If the ratio is 1, it means that the word is “neutral”. If is $> 1$ means that that word tends to be positive and $< 1$ means that the word tends to be negative.
We have to add a “ratio” in the Naive Bayes’ formula between the positive and negative tweets. Since in the example we had the same amount of positive/negative tweets, the ratio was 1.
\[\frac {P(Positive)} {P(Negative)} \prod_{i=1}^m \frac {P(w_i|Positive)} {P(w_i|Negative)}\]This is important for unbalanced data sets used for the training.
When computing these multiplications of probabilities, it is common to get really small numbers that can produce underflow when computing them (not being able to store the number). To avoid this situation, we apply the Log Likelihood.
Log Likelihood
To avoid the problem of underfitting, we can use the same expression but using logs.
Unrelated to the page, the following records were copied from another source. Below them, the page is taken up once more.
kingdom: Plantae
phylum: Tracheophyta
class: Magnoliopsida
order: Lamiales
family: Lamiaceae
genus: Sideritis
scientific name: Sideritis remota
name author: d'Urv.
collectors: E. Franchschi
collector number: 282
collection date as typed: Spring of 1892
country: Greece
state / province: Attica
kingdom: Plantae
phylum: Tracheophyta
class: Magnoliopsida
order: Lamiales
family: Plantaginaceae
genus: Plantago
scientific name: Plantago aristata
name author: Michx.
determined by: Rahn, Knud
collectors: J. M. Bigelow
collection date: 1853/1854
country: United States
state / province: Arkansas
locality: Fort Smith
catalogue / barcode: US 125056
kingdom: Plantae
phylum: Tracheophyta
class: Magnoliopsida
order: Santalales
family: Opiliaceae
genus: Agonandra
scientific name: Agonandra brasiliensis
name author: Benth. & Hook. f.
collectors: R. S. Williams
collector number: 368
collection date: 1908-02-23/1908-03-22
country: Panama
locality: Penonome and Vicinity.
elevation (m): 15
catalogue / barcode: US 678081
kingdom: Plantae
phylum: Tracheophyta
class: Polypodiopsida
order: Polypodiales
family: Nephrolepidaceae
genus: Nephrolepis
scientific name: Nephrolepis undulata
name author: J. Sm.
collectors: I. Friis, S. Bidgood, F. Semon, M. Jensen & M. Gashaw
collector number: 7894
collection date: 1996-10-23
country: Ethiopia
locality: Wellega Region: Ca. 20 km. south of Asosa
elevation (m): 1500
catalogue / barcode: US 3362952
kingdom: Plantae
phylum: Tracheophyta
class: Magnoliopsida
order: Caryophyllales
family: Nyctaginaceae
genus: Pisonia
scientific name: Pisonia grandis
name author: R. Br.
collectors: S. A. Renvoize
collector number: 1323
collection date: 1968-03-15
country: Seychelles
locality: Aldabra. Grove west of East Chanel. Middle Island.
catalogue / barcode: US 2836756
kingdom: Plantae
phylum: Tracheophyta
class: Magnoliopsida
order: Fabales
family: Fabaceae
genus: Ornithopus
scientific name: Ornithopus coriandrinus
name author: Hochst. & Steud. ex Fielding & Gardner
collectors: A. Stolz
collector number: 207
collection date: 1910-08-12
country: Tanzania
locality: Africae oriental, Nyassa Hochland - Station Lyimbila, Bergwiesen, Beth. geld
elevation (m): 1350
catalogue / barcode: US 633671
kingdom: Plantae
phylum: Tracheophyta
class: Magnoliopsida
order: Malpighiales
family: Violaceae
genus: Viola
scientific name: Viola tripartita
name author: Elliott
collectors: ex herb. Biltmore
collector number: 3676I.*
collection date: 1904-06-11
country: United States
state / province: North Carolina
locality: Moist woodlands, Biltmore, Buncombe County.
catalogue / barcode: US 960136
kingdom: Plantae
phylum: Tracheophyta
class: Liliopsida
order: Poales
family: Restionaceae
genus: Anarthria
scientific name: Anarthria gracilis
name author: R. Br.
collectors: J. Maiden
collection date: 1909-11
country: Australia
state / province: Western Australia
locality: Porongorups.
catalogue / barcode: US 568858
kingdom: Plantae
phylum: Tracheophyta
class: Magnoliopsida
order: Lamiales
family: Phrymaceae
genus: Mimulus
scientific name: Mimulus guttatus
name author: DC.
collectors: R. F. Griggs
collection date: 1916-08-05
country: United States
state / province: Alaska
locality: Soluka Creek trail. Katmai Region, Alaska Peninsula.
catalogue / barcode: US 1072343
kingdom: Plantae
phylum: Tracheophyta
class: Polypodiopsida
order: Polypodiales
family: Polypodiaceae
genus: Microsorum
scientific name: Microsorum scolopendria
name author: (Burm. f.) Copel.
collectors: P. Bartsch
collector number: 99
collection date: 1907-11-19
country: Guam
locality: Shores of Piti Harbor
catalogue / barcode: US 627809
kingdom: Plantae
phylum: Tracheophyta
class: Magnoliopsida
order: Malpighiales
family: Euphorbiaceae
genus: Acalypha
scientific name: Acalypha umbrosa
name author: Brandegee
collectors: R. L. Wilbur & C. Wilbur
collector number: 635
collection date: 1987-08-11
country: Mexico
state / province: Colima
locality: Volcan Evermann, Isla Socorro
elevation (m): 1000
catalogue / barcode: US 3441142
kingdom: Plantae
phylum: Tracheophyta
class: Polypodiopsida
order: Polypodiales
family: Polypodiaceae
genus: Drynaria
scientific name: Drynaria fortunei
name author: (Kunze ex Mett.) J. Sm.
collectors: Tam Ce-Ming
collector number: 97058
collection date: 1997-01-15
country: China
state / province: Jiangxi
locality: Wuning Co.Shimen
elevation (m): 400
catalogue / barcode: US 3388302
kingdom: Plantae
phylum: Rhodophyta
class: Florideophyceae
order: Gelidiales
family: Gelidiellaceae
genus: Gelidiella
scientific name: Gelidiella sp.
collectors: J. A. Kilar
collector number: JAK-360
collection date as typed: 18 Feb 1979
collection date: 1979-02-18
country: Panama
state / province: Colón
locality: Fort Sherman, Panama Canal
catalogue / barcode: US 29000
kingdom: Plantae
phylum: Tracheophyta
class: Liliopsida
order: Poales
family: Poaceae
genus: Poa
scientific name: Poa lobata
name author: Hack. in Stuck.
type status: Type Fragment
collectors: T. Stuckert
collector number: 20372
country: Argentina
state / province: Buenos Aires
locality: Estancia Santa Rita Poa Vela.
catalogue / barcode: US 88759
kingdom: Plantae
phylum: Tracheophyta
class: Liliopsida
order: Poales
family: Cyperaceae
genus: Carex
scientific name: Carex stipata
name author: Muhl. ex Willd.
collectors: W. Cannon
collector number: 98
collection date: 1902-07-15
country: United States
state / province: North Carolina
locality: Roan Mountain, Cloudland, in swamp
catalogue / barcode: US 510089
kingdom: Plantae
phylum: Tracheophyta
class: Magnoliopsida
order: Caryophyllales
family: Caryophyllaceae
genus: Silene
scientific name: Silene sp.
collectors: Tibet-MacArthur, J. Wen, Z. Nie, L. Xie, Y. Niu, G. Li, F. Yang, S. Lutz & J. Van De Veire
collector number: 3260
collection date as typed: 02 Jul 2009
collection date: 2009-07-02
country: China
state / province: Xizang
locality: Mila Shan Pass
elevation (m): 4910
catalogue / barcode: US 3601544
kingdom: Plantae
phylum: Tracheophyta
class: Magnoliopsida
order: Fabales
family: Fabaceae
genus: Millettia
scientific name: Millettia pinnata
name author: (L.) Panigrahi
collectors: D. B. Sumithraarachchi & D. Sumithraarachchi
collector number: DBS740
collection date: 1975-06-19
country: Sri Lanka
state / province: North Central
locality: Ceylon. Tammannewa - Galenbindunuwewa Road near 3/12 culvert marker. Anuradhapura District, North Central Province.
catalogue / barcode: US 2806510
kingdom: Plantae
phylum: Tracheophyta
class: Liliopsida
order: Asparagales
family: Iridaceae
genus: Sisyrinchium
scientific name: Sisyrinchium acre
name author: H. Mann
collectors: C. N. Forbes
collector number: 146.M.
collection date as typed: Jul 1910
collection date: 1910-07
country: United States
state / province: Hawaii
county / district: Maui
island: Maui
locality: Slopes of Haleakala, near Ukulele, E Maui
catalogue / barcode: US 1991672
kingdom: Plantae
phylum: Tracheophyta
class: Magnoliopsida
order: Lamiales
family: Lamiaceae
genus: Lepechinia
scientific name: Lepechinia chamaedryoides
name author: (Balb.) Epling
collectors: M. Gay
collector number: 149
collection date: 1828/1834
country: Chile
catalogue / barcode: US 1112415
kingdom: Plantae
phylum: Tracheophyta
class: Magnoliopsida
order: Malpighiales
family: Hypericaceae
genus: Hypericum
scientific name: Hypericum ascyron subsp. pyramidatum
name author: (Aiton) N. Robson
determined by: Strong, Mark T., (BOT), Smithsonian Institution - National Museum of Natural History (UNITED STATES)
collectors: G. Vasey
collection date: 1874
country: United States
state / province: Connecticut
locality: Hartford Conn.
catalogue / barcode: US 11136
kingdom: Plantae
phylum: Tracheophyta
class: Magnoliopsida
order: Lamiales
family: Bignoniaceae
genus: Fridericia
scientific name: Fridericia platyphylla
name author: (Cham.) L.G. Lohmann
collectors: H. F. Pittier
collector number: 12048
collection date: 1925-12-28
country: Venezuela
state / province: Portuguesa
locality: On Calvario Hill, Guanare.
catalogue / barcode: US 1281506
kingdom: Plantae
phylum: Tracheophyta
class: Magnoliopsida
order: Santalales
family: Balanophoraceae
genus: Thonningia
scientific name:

\[log(\frac {P(Positive)} {P(Negative)} \prod_{i=1}^m \frac {P(w_i|Positive)} {P(w_i|Negative)}) = log(\frac {P(Positive)} {P(Negative)}) + \sum_{i=1}^m log(\frac {P(w_i|Positive)} {P(w_i|Negative)})\]This is true because of the logaritmic properrty that states that: $log({x}*{y}) = log(x) + log(y)$
If we apply the logarithm to the “ratio” just expressed above, you will usually see it represented as $\lambda$.
This mean that we can express the expression to do inference and detect if a tweet is positive by: $log(\frac {P(Positive)} {P(Negative)}) + log(\prod_{i=1}^m \frac {P(w_i|Positive)} {P(w_i|Negative)}) > 1 = log(\frac {P(Positive)} {P(Negative)}) + \sum_{i=1}^m \lambda(w_i) > 0$
Note that $log(\frac {P(Positive)} {P(Negative)})$ is known as the Log Prior
Wrapping it Up
To sum up, in order to build a Naïve Bayes classificator, we have to:
- Obtain a labeled dataset
- Preprocess the corpus (lowercasing, remove punctuation & stopwords, steaming and tokenize the sentence)
- Compute a frequency dictionary (the occurence of each word for each class)
- Get the \(P(w|Positive) \& P(w|Negative)\)
- Obtain the $\lambda(w)$ of each word doing: $log( \frac {P(w|Positive)} {P(w|Negative)})$
- Compute the log prior $log(\frac {P(Positive)} {P(Negative)})$
Now, if you would like to analyze the sentiment of a new text, you only need to obtain the $\lambda$ of each word that appears in the dictionary and summ all of them, plus the log prior.